A. C. Benson Quotes.
Man, an animal that makes bargains.
People seldom refuse help, if one offers it in the right way.
I am sure it is one’s duty as a teacher to try to show boys that no opinions, no tastes, no emotions are worth much unless they are one’s own. I suffered acutely as a boy from the lack of being shown this.
As I make my slow pilgrimage through the world, a certain sense of beautiful mystery seems to gather and grow.
I expect that all of us get pretty much what we deserve of appreciation.
People who deal with life generously and large-heartedly go on multiplying relationships to the end.
A well begun is half ended.
I don’t like authority, at least I don’t like other people’s authority.
The joy of all mysteries is the certainty which comes from their contemplation, that there are many doors yet for the soul to open on her upward and inward way.
I never enter a new company without the hope that I may discover a friend, perhaps the friend, sitting there with an expectant smile. That hope survives a thousand disappointments.
Ambition often puts Men upon doing the meanest offices; so climbing is performed in the same position with creeping.
All the best stories are but one story in reality – the story of escape. It is the only thing which interests us all and at all times, how to escape.
I believe in instinct, not reason. When reason is right, nine times out of ten it is impotent, and when it prevails, nine times out of ten it is wrong.
Keeping up appearances is the most expensive thing in the world.
The friend is the person whom one is in need of and by whom one is needed.
There remain times when one can only endure. One lives on, one doesn’t die, and the only thing that one can do, is to fill one’s mind and time as far as possible with the concerns of other people. It doesn’t bring immediate peace, but it brings the dawn nearer.
The moment that any life, however good, stifles you, you may be sure it isn’t your real life.
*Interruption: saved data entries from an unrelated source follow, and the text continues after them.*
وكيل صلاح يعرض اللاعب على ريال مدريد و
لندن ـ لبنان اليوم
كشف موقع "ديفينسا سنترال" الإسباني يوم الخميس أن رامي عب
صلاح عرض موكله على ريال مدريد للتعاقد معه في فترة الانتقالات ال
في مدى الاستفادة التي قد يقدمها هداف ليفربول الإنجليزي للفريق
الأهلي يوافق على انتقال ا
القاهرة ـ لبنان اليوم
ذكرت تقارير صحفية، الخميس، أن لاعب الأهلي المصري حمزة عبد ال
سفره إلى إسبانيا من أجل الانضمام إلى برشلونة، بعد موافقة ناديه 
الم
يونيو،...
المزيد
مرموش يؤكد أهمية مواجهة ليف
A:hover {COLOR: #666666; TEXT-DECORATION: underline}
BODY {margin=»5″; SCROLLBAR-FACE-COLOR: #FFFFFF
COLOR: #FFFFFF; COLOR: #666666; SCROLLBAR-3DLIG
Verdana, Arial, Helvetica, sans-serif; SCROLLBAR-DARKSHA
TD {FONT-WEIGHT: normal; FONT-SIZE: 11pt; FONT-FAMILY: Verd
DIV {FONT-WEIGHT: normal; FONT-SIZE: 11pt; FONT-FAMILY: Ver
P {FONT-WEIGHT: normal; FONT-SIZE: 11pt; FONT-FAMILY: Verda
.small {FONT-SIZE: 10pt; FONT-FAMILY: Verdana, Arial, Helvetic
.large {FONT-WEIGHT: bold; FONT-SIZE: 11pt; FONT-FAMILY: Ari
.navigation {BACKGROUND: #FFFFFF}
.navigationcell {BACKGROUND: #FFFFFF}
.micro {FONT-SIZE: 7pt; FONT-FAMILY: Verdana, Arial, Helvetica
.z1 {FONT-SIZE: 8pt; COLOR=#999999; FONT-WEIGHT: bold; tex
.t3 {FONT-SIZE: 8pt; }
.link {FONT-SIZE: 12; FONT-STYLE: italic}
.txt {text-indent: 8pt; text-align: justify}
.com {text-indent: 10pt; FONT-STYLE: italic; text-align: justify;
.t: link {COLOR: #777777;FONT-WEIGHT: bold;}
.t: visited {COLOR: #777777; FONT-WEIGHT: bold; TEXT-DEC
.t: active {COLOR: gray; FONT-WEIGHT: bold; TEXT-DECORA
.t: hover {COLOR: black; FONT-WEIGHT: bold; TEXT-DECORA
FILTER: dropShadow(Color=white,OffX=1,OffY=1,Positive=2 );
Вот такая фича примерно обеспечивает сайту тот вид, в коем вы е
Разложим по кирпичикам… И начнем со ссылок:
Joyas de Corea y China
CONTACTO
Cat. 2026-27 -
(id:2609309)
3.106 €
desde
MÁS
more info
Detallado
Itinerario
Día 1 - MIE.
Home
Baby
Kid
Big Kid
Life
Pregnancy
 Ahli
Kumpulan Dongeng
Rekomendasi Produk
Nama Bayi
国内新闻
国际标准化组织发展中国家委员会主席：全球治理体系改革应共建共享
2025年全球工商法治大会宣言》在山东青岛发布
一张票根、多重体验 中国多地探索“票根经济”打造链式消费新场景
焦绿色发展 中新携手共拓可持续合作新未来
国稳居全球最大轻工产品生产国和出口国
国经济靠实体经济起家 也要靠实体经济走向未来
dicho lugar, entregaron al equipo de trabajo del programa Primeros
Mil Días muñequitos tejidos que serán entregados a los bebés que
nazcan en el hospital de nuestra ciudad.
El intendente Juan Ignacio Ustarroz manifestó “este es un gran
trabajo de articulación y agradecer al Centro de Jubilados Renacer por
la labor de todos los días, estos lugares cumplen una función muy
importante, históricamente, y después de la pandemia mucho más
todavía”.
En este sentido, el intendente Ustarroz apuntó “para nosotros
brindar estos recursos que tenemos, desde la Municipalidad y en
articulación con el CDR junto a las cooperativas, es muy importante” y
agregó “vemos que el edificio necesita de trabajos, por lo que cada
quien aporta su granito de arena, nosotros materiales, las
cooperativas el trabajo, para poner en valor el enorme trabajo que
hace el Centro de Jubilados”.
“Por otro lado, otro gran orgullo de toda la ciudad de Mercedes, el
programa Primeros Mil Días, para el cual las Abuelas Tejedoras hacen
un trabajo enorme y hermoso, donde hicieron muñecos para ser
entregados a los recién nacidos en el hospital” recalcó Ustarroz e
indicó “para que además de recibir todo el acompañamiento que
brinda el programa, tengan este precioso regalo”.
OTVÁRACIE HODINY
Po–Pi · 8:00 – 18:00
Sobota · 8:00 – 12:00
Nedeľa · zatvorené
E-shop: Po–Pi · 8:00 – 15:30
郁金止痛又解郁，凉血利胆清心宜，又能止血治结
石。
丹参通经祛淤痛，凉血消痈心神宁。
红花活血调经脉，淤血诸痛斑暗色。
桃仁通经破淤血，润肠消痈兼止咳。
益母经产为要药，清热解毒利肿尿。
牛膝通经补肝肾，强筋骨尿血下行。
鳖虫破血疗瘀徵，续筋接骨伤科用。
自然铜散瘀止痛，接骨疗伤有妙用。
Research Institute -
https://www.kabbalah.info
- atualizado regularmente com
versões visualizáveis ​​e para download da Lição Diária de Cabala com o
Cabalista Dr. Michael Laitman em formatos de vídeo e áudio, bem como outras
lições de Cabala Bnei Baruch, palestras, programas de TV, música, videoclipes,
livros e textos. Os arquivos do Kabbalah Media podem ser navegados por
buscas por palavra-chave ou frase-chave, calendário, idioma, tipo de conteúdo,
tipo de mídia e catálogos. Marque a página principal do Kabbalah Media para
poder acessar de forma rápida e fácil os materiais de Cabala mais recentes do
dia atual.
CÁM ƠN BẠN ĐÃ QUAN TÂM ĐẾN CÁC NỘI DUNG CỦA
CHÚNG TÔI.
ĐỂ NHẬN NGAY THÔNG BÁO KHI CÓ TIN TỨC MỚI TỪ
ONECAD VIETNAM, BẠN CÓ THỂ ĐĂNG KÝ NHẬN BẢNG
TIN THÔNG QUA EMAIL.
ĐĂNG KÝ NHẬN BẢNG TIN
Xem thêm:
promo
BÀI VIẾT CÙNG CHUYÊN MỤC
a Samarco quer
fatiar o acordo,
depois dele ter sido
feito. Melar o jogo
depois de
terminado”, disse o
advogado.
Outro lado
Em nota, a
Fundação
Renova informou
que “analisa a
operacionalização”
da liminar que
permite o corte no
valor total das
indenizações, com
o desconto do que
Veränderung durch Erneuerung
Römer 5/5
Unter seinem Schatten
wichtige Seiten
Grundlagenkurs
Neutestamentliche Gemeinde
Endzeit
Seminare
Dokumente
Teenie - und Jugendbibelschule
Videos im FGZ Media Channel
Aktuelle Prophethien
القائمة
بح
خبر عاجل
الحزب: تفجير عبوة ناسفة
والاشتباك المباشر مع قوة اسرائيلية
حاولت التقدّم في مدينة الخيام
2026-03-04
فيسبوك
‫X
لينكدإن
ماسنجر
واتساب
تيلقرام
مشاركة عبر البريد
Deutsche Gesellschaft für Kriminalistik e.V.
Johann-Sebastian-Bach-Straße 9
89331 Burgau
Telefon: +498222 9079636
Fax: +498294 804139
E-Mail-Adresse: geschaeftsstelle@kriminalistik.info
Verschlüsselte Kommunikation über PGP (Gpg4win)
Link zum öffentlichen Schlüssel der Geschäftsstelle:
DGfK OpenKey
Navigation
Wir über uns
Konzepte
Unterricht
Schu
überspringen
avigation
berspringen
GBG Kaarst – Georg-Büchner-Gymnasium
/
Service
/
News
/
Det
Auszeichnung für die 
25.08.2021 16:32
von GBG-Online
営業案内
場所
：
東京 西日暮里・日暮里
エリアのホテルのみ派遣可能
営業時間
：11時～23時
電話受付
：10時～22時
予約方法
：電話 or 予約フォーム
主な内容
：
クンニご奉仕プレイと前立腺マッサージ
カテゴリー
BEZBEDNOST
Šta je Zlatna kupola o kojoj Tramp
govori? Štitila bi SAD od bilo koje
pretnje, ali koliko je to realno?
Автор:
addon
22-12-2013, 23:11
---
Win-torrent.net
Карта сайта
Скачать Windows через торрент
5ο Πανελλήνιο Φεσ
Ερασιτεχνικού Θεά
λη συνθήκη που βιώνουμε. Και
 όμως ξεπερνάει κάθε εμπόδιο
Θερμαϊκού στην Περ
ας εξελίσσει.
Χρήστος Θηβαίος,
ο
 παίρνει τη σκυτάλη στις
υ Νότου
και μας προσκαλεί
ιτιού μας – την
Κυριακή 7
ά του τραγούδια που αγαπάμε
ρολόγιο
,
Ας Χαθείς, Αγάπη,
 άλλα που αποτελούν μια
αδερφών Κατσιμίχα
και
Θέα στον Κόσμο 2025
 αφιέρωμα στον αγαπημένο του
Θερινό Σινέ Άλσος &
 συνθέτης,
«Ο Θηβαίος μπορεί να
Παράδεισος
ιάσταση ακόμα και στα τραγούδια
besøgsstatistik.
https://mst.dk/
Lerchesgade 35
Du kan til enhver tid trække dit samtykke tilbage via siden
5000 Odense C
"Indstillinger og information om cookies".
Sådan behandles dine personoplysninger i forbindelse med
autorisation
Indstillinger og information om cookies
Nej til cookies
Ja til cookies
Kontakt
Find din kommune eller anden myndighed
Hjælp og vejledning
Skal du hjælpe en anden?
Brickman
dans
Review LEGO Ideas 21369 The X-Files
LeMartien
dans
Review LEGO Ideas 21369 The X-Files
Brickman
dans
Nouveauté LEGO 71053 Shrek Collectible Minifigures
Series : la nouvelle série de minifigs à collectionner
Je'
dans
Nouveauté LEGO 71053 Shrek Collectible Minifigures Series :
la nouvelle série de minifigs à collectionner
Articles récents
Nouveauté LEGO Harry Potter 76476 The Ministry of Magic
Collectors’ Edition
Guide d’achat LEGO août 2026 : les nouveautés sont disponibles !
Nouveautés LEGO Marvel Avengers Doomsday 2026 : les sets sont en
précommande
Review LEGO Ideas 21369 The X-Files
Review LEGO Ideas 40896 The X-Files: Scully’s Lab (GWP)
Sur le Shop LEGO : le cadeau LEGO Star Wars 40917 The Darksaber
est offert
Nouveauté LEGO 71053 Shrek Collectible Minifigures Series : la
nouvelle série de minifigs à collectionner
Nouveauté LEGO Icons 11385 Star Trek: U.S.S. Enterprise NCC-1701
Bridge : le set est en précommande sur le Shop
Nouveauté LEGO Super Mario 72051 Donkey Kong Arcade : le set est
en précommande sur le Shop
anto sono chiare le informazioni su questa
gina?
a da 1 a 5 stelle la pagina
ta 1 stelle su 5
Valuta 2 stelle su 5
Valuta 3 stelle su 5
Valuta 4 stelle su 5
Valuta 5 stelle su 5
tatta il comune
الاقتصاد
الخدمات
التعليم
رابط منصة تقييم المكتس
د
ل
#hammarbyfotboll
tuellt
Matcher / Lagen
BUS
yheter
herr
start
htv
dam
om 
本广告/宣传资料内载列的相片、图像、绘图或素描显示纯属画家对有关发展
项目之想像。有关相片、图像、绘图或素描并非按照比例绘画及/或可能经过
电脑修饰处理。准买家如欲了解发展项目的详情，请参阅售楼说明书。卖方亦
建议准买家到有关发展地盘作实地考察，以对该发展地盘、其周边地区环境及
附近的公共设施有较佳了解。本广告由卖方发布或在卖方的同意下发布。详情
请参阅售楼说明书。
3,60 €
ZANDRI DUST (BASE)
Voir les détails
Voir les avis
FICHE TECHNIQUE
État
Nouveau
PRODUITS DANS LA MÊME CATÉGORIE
The worst sorrows in life are not in its losses and misfortunes, but its fears.
Do you know the times when one seems to stick fast in circumstances like the fly in the jam-pot? It can’t be helped, and I suppose the best thing to do is to lay in a good store of jam!
When you get to my age life seems little more than one long march to and from the lavatory.
One’s mind has a way of making itself up in the background, and it suddenly becomes clear what one means to do.
Congenial labor is the secret of happiness.
It seems sometimes as if one were powerless to do any more from within to overcome troubles, and that help must come from without.
It is often wonderful how putting down on paper a clear statement of a case helps one to see, not perhaps the way out, but the way in.
Readjusting is a painful process, but most of us need it at one time or another.